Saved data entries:
..............................
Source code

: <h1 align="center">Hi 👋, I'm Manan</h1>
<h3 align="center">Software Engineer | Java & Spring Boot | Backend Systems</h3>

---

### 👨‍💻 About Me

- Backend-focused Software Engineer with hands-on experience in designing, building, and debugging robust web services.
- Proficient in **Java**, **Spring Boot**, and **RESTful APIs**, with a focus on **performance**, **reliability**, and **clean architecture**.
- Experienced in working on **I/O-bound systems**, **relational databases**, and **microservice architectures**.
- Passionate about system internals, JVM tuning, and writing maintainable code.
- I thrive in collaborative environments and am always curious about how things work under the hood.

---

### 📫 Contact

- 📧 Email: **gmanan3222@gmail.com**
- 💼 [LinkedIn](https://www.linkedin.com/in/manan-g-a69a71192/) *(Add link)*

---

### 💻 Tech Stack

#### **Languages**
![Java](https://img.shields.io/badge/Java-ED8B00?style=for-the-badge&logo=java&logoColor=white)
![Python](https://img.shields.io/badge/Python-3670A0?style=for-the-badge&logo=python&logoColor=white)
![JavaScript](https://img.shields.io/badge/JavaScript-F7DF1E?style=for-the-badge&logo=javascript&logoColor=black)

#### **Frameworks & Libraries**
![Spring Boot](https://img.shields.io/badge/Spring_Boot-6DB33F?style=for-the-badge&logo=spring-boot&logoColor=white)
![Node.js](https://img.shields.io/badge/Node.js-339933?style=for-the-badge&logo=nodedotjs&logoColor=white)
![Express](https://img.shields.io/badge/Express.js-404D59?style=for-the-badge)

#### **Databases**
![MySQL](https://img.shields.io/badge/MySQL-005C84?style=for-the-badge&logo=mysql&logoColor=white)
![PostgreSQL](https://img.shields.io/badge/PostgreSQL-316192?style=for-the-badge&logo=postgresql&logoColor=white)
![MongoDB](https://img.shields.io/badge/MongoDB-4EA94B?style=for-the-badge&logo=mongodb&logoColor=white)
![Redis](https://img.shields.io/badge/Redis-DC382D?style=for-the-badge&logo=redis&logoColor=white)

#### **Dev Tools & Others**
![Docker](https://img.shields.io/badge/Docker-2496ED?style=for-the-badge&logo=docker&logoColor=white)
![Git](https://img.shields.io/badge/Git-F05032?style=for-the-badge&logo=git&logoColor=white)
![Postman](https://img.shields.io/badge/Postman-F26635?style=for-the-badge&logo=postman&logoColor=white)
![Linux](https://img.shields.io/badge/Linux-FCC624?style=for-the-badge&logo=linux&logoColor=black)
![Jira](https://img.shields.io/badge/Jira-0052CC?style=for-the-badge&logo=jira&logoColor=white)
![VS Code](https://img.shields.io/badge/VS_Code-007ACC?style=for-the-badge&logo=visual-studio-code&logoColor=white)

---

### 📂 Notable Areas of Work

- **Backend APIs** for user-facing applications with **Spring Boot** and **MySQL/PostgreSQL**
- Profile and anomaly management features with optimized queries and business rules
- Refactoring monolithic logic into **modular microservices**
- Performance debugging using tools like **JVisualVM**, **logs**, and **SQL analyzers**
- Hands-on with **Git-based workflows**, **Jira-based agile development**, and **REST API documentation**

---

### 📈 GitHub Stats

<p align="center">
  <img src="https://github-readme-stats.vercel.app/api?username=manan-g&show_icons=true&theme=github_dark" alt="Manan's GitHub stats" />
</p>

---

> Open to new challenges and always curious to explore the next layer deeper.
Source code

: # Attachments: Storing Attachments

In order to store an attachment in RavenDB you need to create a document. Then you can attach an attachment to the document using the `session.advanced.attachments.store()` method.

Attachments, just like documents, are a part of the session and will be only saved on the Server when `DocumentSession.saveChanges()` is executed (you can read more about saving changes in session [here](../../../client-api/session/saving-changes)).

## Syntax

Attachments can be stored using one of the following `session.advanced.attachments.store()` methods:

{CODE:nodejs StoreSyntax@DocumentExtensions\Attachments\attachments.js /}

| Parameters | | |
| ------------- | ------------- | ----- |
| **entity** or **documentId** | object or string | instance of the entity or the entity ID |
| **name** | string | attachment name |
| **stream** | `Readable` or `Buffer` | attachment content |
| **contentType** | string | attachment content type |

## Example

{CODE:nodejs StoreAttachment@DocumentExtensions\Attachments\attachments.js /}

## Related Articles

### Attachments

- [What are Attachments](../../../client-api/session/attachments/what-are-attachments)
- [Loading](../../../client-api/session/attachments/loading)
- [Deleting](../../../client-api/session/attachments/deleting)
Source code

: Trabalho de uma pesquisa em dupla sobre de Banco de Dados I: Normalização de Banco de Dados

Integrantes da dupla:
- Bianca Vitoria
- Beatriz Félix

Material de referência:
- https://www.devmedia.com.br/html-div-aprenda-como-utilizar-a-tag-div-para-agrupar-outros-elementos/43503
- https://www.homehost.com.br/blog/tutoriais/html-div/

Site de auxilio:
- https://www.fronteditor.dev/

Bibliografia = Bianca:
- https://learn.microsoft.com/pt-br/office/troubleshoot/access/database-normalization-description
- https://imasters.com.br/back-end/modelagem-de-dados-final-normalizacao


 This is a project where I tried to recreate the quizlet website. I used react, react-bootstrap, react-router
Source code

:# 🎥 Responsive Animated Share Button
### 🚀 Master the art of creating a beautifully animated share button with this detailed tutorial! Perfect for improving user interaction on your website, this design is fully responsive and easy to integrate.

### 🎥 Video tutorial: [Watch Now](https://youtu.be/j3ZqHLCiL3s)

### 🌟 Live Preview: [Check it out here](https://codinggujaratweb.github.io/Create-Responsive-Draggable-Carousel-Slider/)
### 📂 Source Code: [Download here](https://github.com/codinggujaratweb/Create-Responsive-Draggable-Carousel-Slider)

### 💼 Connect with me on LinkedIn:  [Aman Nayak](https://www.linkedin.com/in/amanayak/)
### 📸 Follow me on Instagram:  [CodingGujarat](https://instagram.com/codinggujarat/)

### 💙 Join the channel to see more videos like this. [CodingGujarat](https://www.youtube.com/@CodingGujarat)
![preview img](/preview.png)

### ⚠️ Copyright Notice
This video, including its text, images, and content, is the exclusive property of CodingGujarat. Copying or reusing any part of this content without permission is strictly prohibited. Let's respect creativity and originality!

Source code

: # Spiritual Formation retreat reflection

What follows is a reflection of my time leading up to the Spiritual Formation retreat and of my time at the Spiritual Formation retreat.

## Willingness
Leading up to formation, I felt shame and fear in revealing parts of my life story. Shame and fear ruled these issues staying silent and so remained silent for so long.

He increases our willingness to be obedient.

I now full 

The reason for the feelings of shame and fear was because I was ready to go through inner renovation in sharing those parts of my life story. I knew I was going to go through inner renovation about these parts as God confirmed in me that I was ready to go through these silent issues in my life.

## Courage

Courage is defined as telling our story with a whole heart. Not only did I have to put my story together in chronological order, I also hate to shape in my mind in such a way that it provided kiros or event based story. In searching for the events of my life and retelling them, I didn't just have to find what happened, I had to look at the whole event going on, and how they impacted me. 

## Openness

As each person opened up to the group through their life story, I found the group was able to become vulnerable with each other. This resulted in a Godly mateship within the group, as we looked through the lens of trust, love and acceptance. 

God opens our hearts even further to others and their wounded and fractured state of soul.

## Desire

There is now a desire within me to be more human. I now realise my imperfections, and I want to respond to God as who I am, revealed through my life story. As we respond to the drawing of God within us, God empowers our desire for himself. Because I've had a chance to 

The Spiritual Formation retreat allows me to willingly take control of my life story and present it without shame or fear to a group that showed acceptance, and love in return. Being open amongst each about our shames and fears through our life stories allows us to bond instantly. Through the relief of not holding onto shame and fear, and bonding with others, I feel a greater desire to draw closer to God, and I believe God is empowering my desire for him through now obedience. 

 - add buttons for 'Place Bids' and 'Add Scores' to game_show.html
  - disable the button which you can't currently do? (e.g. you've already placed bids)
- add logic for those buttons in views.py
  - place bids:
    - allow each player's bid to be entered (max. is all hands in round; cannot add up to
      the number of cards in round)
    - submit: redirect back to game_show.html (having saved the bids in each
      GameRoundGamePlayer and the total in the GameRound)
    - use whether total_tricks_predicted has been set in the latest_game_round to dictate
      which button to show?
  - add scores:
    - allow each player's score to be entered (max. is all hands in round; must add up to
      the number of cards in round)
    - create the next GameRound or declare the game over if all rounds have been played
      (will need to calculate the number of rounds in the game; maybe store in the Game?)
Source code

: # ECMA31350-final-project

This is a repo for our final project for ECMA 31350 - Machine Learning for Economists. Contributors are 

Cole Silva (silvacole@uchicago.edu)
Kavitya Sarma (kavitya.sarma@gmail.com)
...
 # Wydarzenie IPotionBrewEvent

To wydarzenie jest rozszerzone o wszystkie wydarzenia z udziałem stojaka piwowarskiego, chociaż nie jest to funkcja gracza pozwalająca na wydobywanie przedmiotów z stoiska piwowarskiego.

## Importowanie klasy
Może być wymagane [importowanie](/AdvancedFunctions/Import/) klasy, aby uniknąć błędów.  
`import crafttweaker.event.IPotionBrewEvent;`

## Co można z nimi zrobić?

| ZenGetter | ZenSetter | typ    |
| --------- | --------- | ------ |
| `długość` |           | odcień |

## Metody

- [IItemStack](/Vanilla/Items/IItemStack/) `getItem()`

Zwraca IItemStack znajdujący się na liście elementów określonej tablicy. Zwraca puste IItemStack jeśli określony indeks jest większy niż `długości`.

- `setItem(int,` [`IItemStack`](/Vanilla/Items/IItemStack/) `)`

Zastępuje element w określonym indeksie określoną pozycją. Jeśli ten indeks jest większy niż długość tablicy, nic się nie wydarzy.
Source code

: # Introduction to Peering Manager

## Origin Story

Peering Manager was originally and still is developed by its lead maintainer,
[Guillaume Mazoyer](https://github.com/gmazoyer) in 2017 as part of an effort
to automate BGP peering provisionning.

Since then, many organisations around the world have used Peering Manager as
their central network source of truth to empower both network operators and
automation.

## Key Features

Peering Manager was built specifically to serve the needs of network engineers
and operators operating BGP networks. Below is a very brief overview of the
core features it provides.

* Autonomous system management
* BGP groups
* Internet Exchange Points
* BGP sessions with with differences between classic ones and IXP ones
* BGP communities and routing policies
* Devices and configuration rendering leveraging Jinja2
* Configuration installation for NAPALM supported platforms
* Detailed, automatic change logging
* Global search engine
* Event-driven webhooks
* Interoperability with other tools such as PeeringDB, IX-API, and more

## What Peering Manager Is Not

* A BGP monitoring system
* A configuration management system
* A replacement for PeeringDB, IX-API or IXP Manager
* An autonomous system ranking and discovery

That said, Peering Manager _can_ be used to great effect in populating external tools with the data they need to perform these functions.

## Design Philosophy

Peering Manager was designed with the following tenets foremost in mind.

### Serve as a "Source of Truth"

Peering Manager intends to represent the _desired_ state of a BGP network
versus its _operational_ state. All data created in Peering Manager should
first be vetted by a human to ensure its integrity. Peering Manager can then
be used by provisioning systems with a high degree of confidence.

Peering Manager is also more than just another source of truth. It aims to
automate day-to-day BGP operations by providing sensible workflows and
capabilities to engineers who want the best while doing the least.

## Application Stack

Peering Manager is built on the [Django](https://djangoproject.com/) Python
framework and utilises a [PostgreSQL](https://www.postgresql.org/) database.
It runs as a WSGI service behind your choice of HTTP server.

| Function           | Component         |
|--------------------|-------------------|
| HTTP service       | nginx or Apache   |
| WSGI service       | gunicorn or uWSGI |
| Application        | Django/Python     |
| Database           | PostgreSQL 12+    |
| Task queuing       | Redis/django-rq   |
..............................
Your response should contain each line of the entries above that holds the string "Python".

![Python](https://img.shields.io/badge/Python-3670A0?style=for-the-badge&logo=python&logoColor=white)
Peering Manager is built on the [Django](https://djangoproject.com/) Python
| Application        | Django/Python     |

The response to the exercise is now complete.